Les personnes noires et brunes, qui ont souffert dans les guerres brutales au Yémen, en Irak, en Somalie, en Afghanistan et en Syrie, sans le soutien occidental et la sympathie des Ukrainiens blancs, seront à nouveau ciblées. Le sous-continent indien est actuellement aux prises avec des températures pouvant atteindre 116,6 degrés, des pannes d’électricité de 10 à 14 heures par jour et des champs de cultures qui meurent. On estime que 143 millions de personnes seront déplacées au cours des trente prochaines années, presque toutes originaires d’Afrique, d’Asie du Sud et d’Amérique latine, écrit le GIEC.

Ces conflits sans fin militariseront inévitablement notre réponse à la crise climatique. En l’absence de mesures et de ressources pour stopper la hausse des températures mondiales, réduire notre dépendance aux combustibles fossiles, favoriser une alimentation à base de plantes et freiner la consommation excessive, les nations utiliseront de plus en plus leurs armées pour accumuler des ressources naturelles en diminution, y compris la nourriture et l’eau. La Russie et l’Ukraine représentent 30 % de tout le blé commercialisé sur les marchés mondiaux. Depuis l’invasion, le prix du blé a augmenté de 50 à 65 % sur les bourses de marchandises. C’est un indice de ce qui est à venir.

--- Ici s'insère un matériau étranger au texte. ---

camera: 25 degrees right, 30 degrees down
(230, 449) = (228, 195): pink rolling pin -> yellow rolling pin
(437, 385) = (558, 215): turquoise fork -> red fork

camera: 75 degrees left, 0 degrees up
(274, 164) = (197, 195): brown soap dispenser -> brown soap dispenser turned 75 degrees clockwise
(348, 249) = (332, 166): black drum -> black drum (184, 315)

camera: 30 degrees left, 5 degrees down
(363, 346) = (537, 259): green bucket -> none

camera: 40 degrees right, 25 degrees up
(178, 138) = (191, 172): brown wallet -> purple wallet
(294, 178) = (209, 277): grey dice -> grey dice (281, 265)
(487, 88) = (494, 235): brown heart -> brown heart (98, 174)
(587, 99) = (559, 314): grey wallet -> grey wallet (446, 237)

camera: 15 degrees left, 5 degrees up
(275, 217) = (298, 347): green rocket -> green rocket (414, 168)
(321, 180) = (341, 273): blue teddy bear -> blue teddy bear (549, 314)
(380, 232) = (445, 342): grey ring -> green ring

La guerre en Ukraine fait partie d’un ordre mondial où l’État de droit a été abandonné au profit d’une guerre agressive et préventive, un acte d’agression criminel. Ces guerres amènent avec elles des sites noirs, des enlèvements, des tortures, des assassinats ciblés, la censure et des détentions arbitraires. Des entrepreneurs privés voyous, ainsi que des unités paramilitaires secrètes du renseignement, commettent des crimes de guerre officieux. Le groupe russe Wagner (le nom Wagner est censé être l’indicatif d’appel de son fondateur et commandant, un ancien officier du GRU appelé Dmitry Utkin, qui aurait des insignes Waffen-SS tatoués sur ses clavicules) ou le groupe de mercenaires américains Academi, fondé par le chrétien Le chef de droite Erik Prince, fonctionne comme un peu plus que des escadrons de la mort.

La guerre est une forme spectaculaire de contrôle social. Il garantit un consentement de masse aveugle et inconditionnel soutenu par ce que Pankaj Mishra appelle un « média d’infodivertissement » qui « conduit les citoyens à un état de patriotisme paranoïaque », tandis qu' »une classe de services d’intellectuels parle de la révolution américaine et de l’ordre libéral international ». .”

Dans La revue des livres de Londres, Mishra a écrit:

L’humiliation en Irak et en Afghanistan, et chez nous par Trump, a démoralisé les exportateurs de démocratie et de capitalisme. Mais les atrocités de Poutine en Ukraine leur ont maintenant donné l’occasion de redonner à l’Amérique sa grandeur. L’ours russe a longtemps garanti, de manière plus fiable que «l’islamofascisme» ou la Chine, des revenus et une identité à de nombreuses personnes dans le complexe militaro-industriel et intellectuel-industriel. Unestablishment centriste vieillissant – malmené par l’extrême droite, harangué par les jeunes gauchistes post-Occupy et post-BLM, frustré par l’impasse législative à Washington – semble soudain galvanisé par la perspective de se définir à travers une nouvelle guerre froide.

Ce monde imaginaire est alimenté par des mythes – le mythe selon lequel les peuples d’Afghanistan et d’Irak nous accueilleraient en libérateurs, que l’Ukraine n’est pas une vraie nation, que les Ukrainiens se considèrent comme des panrusses, que tout ce qui se dresse entre les Irakiens, les Afghans, Les Syriens, les Somaliens, les Yéménites et les Libyens et nous-mêmes sommes des terroristes, que tout ce qui se dresse entre Poutine et les Ukrainiens, ce sont les néo-nazis et leurs partisans en Occident.

Ceux qui défient ces fantasmes, que ce soit en Russie ou aux États-Unis, sont attaqués, marginalisés et censurés. Peu de préavis. Le rêve est plus attrayant que la réalité. Pas à pas, ces cyclopes de guerre aveuglés et ensanglantés trébuchent en laissant des tas de cadavres dans leur sillage.